**ABOUT THIS TASK**
Print every line from the start of the entries up to and including the line with "Verdwenen pannakooi toch niet gestolen". Leave the pictures out of your answer.

====== INPUT MATERIAL

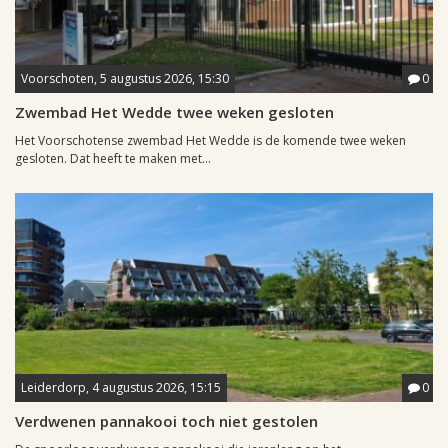
Voorschoten, 5 augustus 2026, 15:30
0
Zwembad Het Wedde twee weken gesloten
Het Voorschotense zwembad Het Wedde is de komende twee weken
gesloten. Dat heeft te maken met...
Leiderdorp, 4 augustus 2026, 15:15
0
Verdwenen pannakooi toch niet gestolen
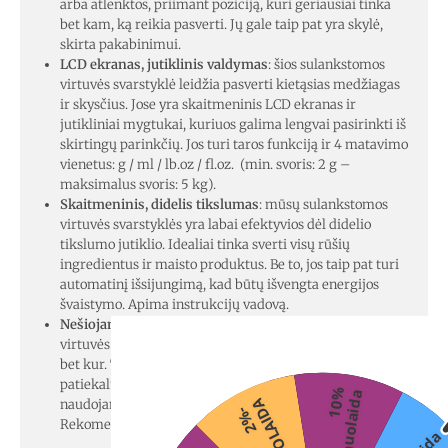
arba atlenktos, priimant poziciją, kuri geriausiai tinka
bet kam, ką reikia pasverti. Jų gale taip pat yra skylė,
skirta pakabinimui.
LCD ekranas, jutiklinis valdymas
: šios sulankstomos
virtuvės svarstyklė leidžia pasverti kietąsias medžiagas
ir skysčius. Jose yra skaitmeninis LCD ekranas ir
jutikliniai mygtukai, kuriuos galima lengvai pasirinkti iš
skirtingų parinkčių. Jos turi taros funkciją ir 4 matavimo
vienetus: g / ml / lb.oz / fl.oz. (min. svoris: 2 g –
maksimalus svoris: 5 kg).
Skaitmeninis, didelis tikslumas
: mūsų sulankstomos
virtuvės svarstyklės yra labai efektyvios dėl didelio
tikslumo jutiklio. Idealiai tinka sverti visų rūšių
ingredientus ir maisto produktus. Be to, jos taip pat turi
automatinį išsijungimą, kad būtų išvengta energijos
švaistymo. Apima instrukcijų vadovą.
Nešiojamas, valdomas baterijomis
: šias skaitmenines
virtuvės svarstykles galima lengvai pasiimti ir naudoti
bet kur. Tai labai naudinga gaminant išskirtinius
patiekalus ir desertų receptus ir pan. Jos veikia
1
0
%
n
u
o
l
a
i
d
a
A
naudojant 1 x CR2032 bateriją (pridedama).
2
%
-
N
U
O
L
A
I
D
Rekomenduojama valyti drėgnu skudurėliu.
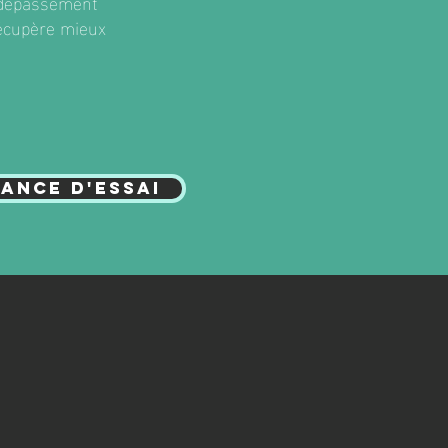
, dépassement
récupère mieux
ance d'essai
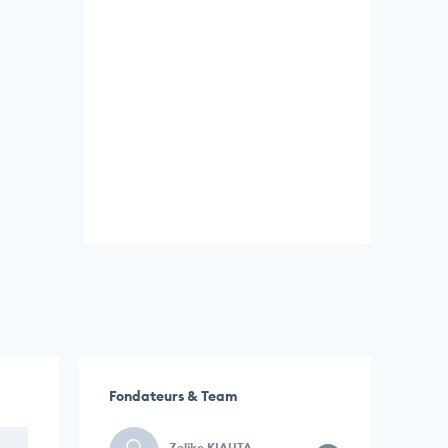
Fondateurs & Team
Zeljko KIAUTA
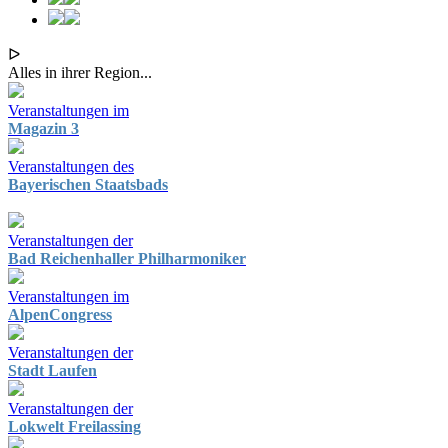
ᐅ
Alles in ihrer Region...
Veranstaltungen im
Magazin 3
Veranstaltungen des
Bayerischen Staatsbads
Veranstaltungen der
Bad Reichenhaller Philharmoniker
Veranstaltungen im
AlpenCongress
Veranstaltungen der
Stadt Laufen
Veranstaltungen der
Lokwelt Freilassing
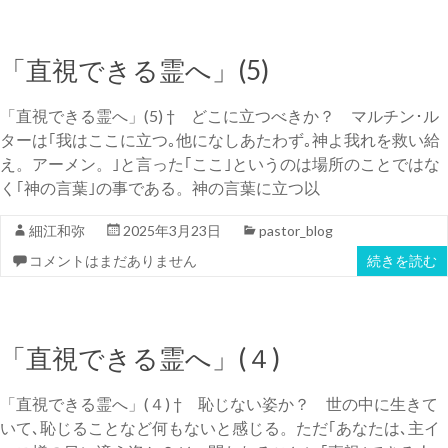
「直視できる霊へ」(5)
「直視できる霊へ」(5) † どこに立つべきか？ マルチン･ル
ターは｢我はここに立つ｡他になしあたわず｡神よ我れを救い給
え。アーメン。｣と言った｢ここ｣というのは場所のことではな
く｢神の言葉｣の事である。神の言葉に立つ以
細江和弥
2025年3月23日
pastor_blog
コメントはまだありません
続きを読む
「直視できる霊へ」(４)
「直視できる霊へ」(４) † 恥じない姿か？ 世の中に生きて
いて､恥じることなど何もないと感じる。ただ｢あなたは､主イ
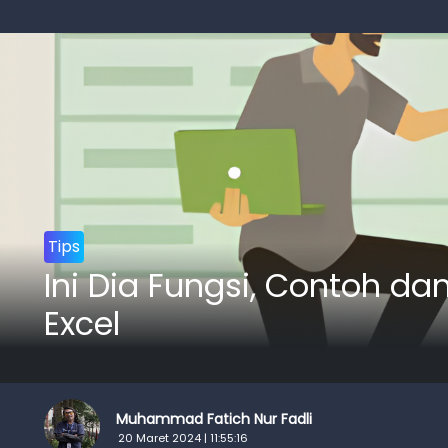
Tips
Ini Dia Fungsi, Contoh 
Excel
Muhammad Fatich Nur Fadli
20 Maret 2024 | 11:55:16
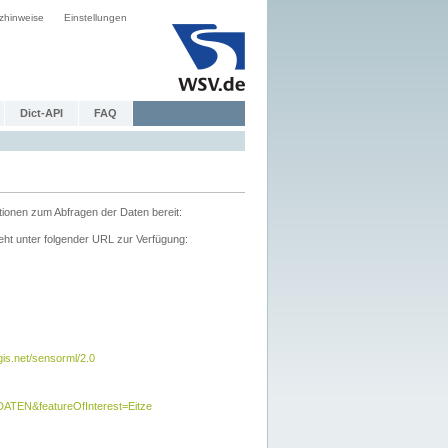
zhinweise
Einstellungen
Dict-API
FAQ
tionen zum Abfragen der Daten bereit:
ht unter folgender URL zur Verfügung:
s.net/sensorml/2.0
TEN&featureOfInterest=Eitze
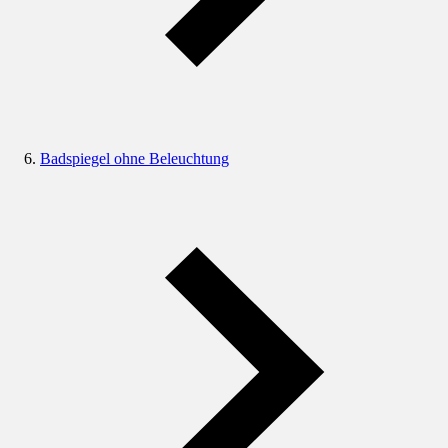
Badspiegel ohne Beleuchtung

============

**TASK RESULT**
Voorschoten, 5 augustus 2026, 15:30
0
Zwembad Het Wedde twee weken gesloten
Het Voorschotense zwembad Het Wedde is de komende twee weken
gesloten. Dat heeft te maken met...
Leiderdorp, 4 augustus 2026, 15:15
0
Verdwenen pannakooi toch niet gestolen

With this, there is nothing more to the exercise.